Korean stocks and ETFs available on the NYSE and Nasdaq
If you want to make a bet on Korea through the U.S. exchanges, there are a few avenues. Below are a few examples that can be commonly purchased through brokers with access to the NYSE or Nasdaq:
ETFs and funds on the Korean market
iShares MSCI South Korea ETF (EWY, NYSE) - The best-known ETF focused on the South Korean market, it tracks the MSCI Korea index, which is heavily weighted toward large companies like Samsung and Hyundai.
iShares MSCI Korea UCITS (often ticker EWK or similar, depending on the exchange) - European version, but some versions trade in New York; suitable for broader exposure to the Korean market.
Individual South Korean companies traded in the US
Korea Electric Power Corporation (KEP, NYSE) - Korea's largest power utility, traded directly in New York via ADR.
For the other big names (Samsung Electronics, SK Hynix, Hyundai Motor), while the main liquidity is on the Korean exchange KRX, their exposure is usually gained through the aforementioned ETFs, which have them among their core positions.

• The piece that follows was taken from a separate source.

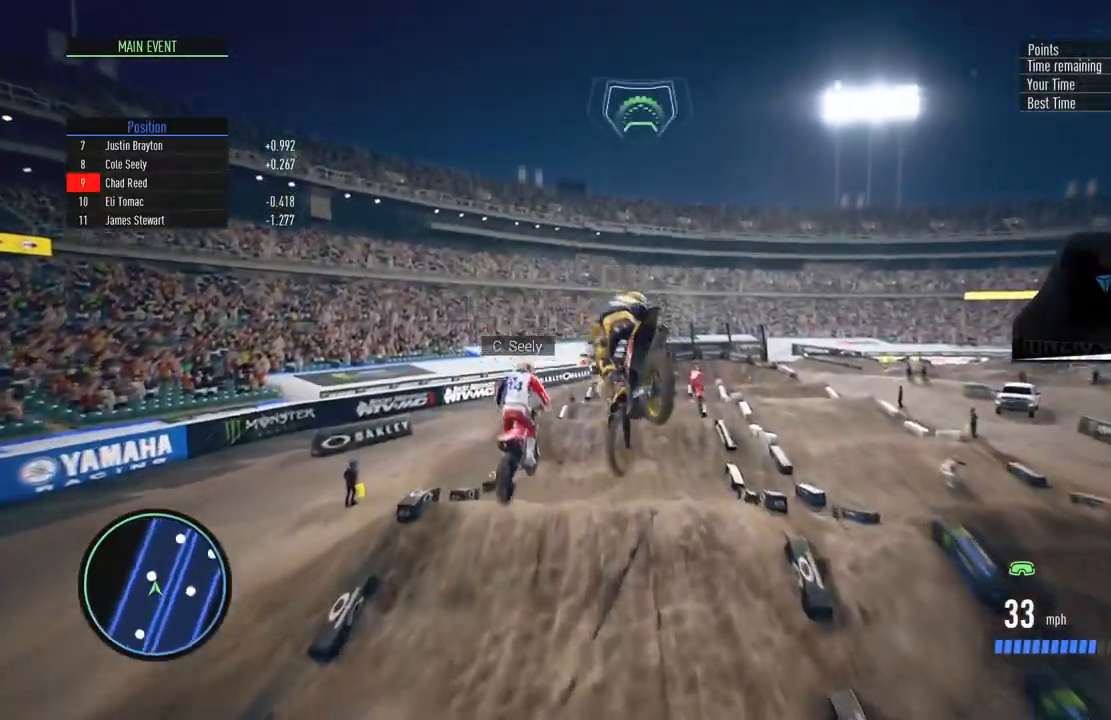
{"buttons": ["R2"], "left_stick": "center", "right_stick": "center", "events": [[17, "R2", "down"], [417, "left_stick", "left"], [467, "left_stick", "center"]]}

So for an investor who doesn't want to deal with local currency, time zone or direct access to the KRX, one of the big Korea ETFs is the easiest route. This effectively gives you a ride on what Goldman and other houses are describing - KOSPI growth driven by chips, defense and domestic capital inflows.
What does this imply for the portfolio
Goldman Sachs and JPMorgan agree that the South Korean market has all the ingredients to beat the major US indices on a relative basis at this stage of the cycle: strong exposure to AI and semiconductors, support from the government and domestic investors, and still relatively lower valuations than the US. At the same time, it is a market with higher volatility and sensitivity to global geopolitics, making it more suited as a dynamic portfolio component than as a "safe haven."